YOUR TASKS |
[1] From the passage on US citizenship benefits, copy out word for word the part that opens with the words containing "7. Running for" and closes with "US citizen applicants.".
[2] In the passage on US citizenship benefits, which two sectors have government jobs that particularly require US citizenship?

EXTRACT PROVIDED |
US Citizenship – Benefits:
Green card holders in the US enjoy many of the same rights of US citizens. Normally, green card holders can live in the US as long as they desire and then can work for almost every kind of employer. However, US.
1. Patriotism and Voting - If you are making your permanent home in America, you probably want to fully participate in the US democracy, so becoming a citizen is vital. Generally speaking, only citizens in this country can vote. Voting is the easiest way to influence the way the country is run. 
2. Retaining residency - The only way to guarantee that the applicant  will forever have the right to remain in the US is to obtain the Citizenship.  If the US permanent residents spends long periods of time outside the US they are always at risk of losing their green card status. Since the terrorist attacks of Sept. 11, 2001, this has become a serious problem and more and more people are losing their residency status because they are deemed by port of entry officers as having abandoned their permanent residency in the US.  
3. Deportation - If the applicant is ever convicted of a crime - and not necessarily a very serious crime - there is a risk of being deported. Once the applicant  becomes a citizen, with rare exceptions, the applicant  retain the citizenship even if  he/she run into criminal problems.
4. Government benefits - Some US permanent residents are restricted from access to the same public benefits as citizens. And in recent years, there has been more and more talk of making additional kinds of public benefits only available to citizens. The only way to ensure that this will not ever be a problem is to become a naturalized US citizen.
5. Immigration for family members - US citizens receive priority treatment when it comes to bringing in family members. Citizens over 21 years of age can sponsor family members without waiting on a queue for a visa to become available. The same is true for spouses of US citizens and minor children of US citizens. US citizens can also sponsor adult children and siblings, though the waits in these categories can be a few to several years. Green card holders, on the other hand, cannot sponsor parents or siblings. And the wait to bring in children and spouses are much longer than for citizens.
6. Federal jobs - Certain types of jobs with government agencies require US citizenship. This is particularly true for jobs in the energy and defense sectors.
7. Running for political office - Many types of elected positions in this country require the officeholder to be a US citizen.
8. Tax consequences - US citizens and permanent residents are not always treated the same for tax purposes. This is particularly true for estate taxes. 
9. Federal grants - While many federal grants are available to permanent residents, more and more are only available to US citizen applicants.
10. Political contributions - While green card holders can legally donate money to campaigns if they are residing in the US, it is not clear that green card holders residing abroad - even temporarily - can do so. 
US Citizenship restrictions:
Even if some groups of people meet the requirements of US Citizenship, they are not permitted to apply for a grant of USA citizenship. Anyone who is believed to hold, or to have held at any time views or ideological beliefs which threaten the United States will not qualify. In some cases, specific crimes which prevent an applicant from demonstrating good character will also result in disqualification.

RECORDED DATA |

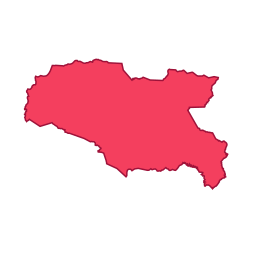 the district of Yoro, Yoro, Honduras, rotated 168°
{"feature_id": "27666195B27527118551469", "entity_name": "Yoro", "entity_type": "district", "adm_level": 2, "iso_a3": "HND", "parent_name": "Honduras", "parent_adm1": "Yoro", "projection": "orthographic", "projection_center": [-87.286, 15.28], "detail": "fine", "context": "isolated", "style": "filled", "palette": "rose", "viewbox_px": 256, "rotation_deg": 168, "n_neighbors": 0, "source": "geoboundaries", "source_scale": "gbopen_adm2", "svg_char_len": 5665}
<svg xmlns="http://www.w3.org/2000/svg" viewBox="0 0 256 256"><g transform="rotate(168 128 128)"><path d="M107.6,79.6L105.9,79.5L104.9,79.0L104.0,79.7L102.5,79.7L99.2,81.4L98.2,79.9L97.1,79.5L96.6,78.2L96.3,77.9L95.3,77.7L93.1,78.2L91.2,77.0L90.2,76.7L88.1,78.1L85.5,80.6L83.1,81.0L82.5,81.4L82.2,81.9L81.5,81.9L81.3,82.2L81.3,82.6L80.6,82.2L80.2,82.5L80.1,82.3L80.4,81.9L79.8,81.6L79.2,82.0L78.9,81.6L79.0,81.3L78.3,80.6L78.7,80.3L78.5,79.8L77.5,80.4L77.3,80.2L77.1,80.5L77.0,80.4L76.9,79.8L77.3,79.3L77.5,78.9L77.4,78.5L76.8,78.2L76.3,78.3L75.7,78.8L75.2,78.9L75.1,79.5L74.9,79.1L75.1,78.5L75.1,78.2L74.4,78.7L73.8,78.5L74.1,77.9L74.9,77.7L74.9,77.3L73.8,77.1L73.6,76.7L73.1,76.4L72.7,76.9L72.9,77.3L72.3,77.2L71.9,77.5L71.7,77.0L71.9,76.1L71.3,76.1L71.0,75.7L70.6,75.9L70.5,76.5L70.0,76.3L69.4,75.6L69.7,74.9L69.4,74.3L69.0,74.5L68.8,75.3L68.3,75.1L68.4,74.3L68.6,74.0L68.4,73.5L68.6,72.7L67.9,72.0L67.6,70.3L66.9,69.8L65.3,69.5L64.1,68.9L64.1,68.6L64.5,68.5L64.7,68.0L66.0,67.2L65.6,66.8L64.6,66.3L64.7,65.5L63.7,65.5L63.4,65.1L63.5,64.6L64.0,63.5L64.0,62.6L63.4,61.5L64.9,60.4L64.8,60.0L64.1,59.4L64.9,59.4L65.1,59.1L64.4,58.0L64.9,57.5L65.1,55.4L64.6,55.1L63.1,56.0L61.6,55.5L61.1,55.5L60.1,54.6L59.1,52.9L58.5,52.2L58.3,51.5L57.8,51.3L57.8,51.1L57.3,51.4L57.4,51.9L57.3,52.1L56.1,52.1L54.8,52.8L53.7,52.9L53.1,53.6L52.6,53.7L51.8,54.6L51.0,55.2L50.7,55.8L49.9,56.3L49.8,57.1L49.0,57.6L48.4,58.4L47.3,58.3L46.9,58.8L46.3,59.1L44.8,59.3L44.0,59.2L43.7,59.7L42.6,59.9L42.6,60.5L43.5,60.9L43.6,61.3L43.5,61.9L43.0,61.8L42.6,62.1L42.5,63.1L42.8,63.5L42.6,64.7L42.9,65.9L43.5,66.5L43.3,67.2L43.6,68.1L43.3,68.5L43.9,68.8L43.7,69.1L44.1,70.1L44.0,71.5L44.3,72.2L43.9,72.7L43.8,73.5L44.1,74.1L43.6,74.9L44.0,75.3L44.0,75.8L40.5,78.5L39.8,78.4L39.1,78.7L38.7,79.1L38.1,79.1L37.6,79.6L37.3,80.4L36.9,80.3L36.5,80.9L36.8,81.2L36.0,81.7L36.6,82.3L37.6,82.0L37.5,83.1L38.4,84.2L38.5,84.5L37.9,85.4L37.7,86.4L36.8,87.2L36.8,87.9L35.0,90.3L34.6,91.5L34.8,92.7L35.6,93.9L36.5,94.6L36.8,95.3L37.8,95.3L39.0,94.6L41.5,96.8L41.9,96.5L42.2,96.7L42.5,97.4L44.5,99.2L46.2,105.4L46.6,105.8L47.2,105.8L48.0,106.4L48.8,106.5L49.3,106.9L50.4,107.1L50.9,107.3L51.2,107.7L52.8,108.1L53.2,108.8L53.6,108.9L55.0,110.1L55.7,110.4L56.1,110.2L56.5,110.5L57.2,110.4L58.0,111.1L58.3,112.2L58.1,112.5L58.6,113.0L59.6,113.4L65.6,132.1L65.5,132.6L65.8,132.9L64.8,133.9L63.9,134.3L63.7,135.4L48.7,132.6L48.4,132.9L48.4,133.5L48.0,133.7L47.8,134.7L46.9,134.9L45.5,136.7L44.9,136.4L44.8,136.9L43.4,137.8L42.9,138.4L43.2,139.2L43.1,139.4L41.8,140.4L40.9,140.2L40.7,140.4L40.6,141.0L40.1,141.0L40.0,141.4L39.5,141.3L38.6,142.0L38.1,142.1L38.1,142.3L38.6,142.7L38.4,143.1L38.1,144.8L38.5,146.8L38.8,147.5L38.6,148.4L38.3,148.5L37.9,148.9L37.8,149.9L37.1,151.8L33.3,154.0L31.9,156.2L29.9,157.0L29.2,158.6L33.1,160.3L38.7,160.3L42.8,163.9L44.5,163.4L48.8,164.3L49.8,165.0L53.2,169.0L53.8,169.2L58.8,169.1L61.5,172.9L62.5,172.9L63.4,172.6L64.3,172.5L65.3,172.9L67.8,172.8L68.8,173.8L69.2,174.9L74.6,176.4L75.4,176.9L76.6,176.3L77.0,175.8L77.3,174.7L77.3,172.8L78.5,171.0L79.4,170.7L81.0,169.2L82.1,168.6L83.0,168.5L83.5,167.7L83.9,167.3L84.4,167.3L96.3,170.3L102.7,174.5L103.8,173.9L105.7,173.8L105.9,173.6L106.6,173.5L106.9,173.9L107.8,173.9L109.1,175.0L110.6,175.4L110.9,175.2L111.6,175.3L111.6,175.1L112.0,175.1L112.2,174.8L112.6,175.0L112.5,174.6L112.9,174.7L113.2,174.3L113.6,174.6L114.2,174.0L120.6,185.6L120.6,192.4L133.5,195.8L133.9,196.0L134.1,196.7L134.7,197.2L135.5,197.6L136.4,197.6L138.8,198.3L140.6,199.9L141.6,200.1L143.0,201.3L143.8,201.2L144.5,201.7L145.5,201.8L148.1,201.3L148.4,201.0L148.7,200.0L149.0,199.8L151.1,200.9L153.5,200.2L155.2,200.5L156.4,200.2L158.0,200.7L160.9,203.1L162.1,203.4L162.8,203.4L163.4,203.9L163.7,204.6L165.1,204.9L165.9,204.8L168.9,202.8L171.5,202.4L173.4,203.1L174.3,202.6L176.7,202.5L178.1,202.0L179.2,202.5L185.7,204.3L186.6,204.3L189.0,204.9L192.2,199.9L194.0,197.9L195.4,196.8L196.7,196.1L198.0,196.0L199.9,196.2L202.5,197.4L204.7,196.7L206.0,196.8L207.5,197.8L208.2,196.9L208.4,195.7L208.3,195.0L208.6,194.1L208.3,192.6L209.0,190.2L209.5,189.6L211.2,189.9L211.8,189.4L212.4,189.5L213.3,188.6L213.5,187.8L215.3,186.3L216.0,186.2L216.8,186.6L218.0,186.9L218.3,186.3L219.5,185.2L219.5,183.9L218.8,182.8L218.9,181.9L218.6,179.6L219.7,179.5L220.1,178.7L220.2,177.9L220.0,177.2L220.1,176.5L219.9,175.0L220.5,174.3L220.6,173.7L220.8,173.2L223.1,171.6L223.4,170.6L224.2,170.0L224.4,169.0L225.2,168.2L225.2,167.6L224.9,167.2L223.8,167.6L223.4,167.1L223.9,165.3L224.6,165.2L225.4,164.0L225.3,163.2L226.3,162.9L226.2,162.5L225.8,162.3L225.7,161.7L226.1,160.5L226.8,159.9L226.5,158.1L226.7,157.3L225.8,155.4L225.5,155.7L223.6,156.3L222.7,157.0L213.7,147.9L201.2,149.0L200.7,147.9L200.2,147.3L199.4,146.7L198.6,145.6L197.0,144.3L196.6,142.8L196.2,142.2L195.0,141.9L194.1,141.4L192.7,141.2L191.5,139.9L190.0,139.4L190.0,139.2L190.6,138.6L190.1,137.4L190.3,137.0L189.2,136.6L187.7,135.3L186.5,135.1L173.1,126.9L167.7,122.4L167.0,122.3L166.4,122.4L165.7,122.0L164.0,121.6L163.1,120.0L163.4,119.0L163.4,118.7L163.6,118.1L162.9,117.6L162.5,117.8L162.2,117.5L161.6,117.6L160.8,116.8L160.3,116.6L160.2,115.8L159.6,115.1L159.4,114.6L158.9,114.3L159.0,114.0L158.7,113.7L158.9,113.3L159.5,113.1L160.4,112.5L160.9,111.8L161.7,112.1L162.0,112.0L162.2,110.9L161.5,110.5L161.0,110.6L160.7,110.3L159.0,109.8L157.0,108.5L156.1,100.3L156.2,99.9L156.1,98.6L156.3,97.5L147.2,90.7L140.1,80.7L139.1,81.6L138.3,85.0L137.4,86.8L136.4,87.4L135.8,87.5L134.6,87.3L133.8,86.9L133.0,85.4L130.1,86.6L126.4,86.4L117.8,82.6L116.6,82.4L115.9,82.5L114.1,83.4L113.4,82.4L113.0,82.2L111.4,82.4L109.7,82.2L108.8,81.1L108.4,79.9L107.6,79.6Z" fill="#f43f5e" stroke="#9f1239" stroke-width="1.5"/></g></svg>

SOLUTIONS IN ORDER |
[1]
7. Running for political office - Many types of elected positions in this country require the officeholder to be a US citizen.
8. Tax consequences - US citizens and permanent residents are not always treated the same for tax purposes. This is particularly true for estate taxes. 
9. Federal grants - While many federal grants are available to permanent residents, more and more are only available to US citizen applicants.

[2] The energy and defense sectors.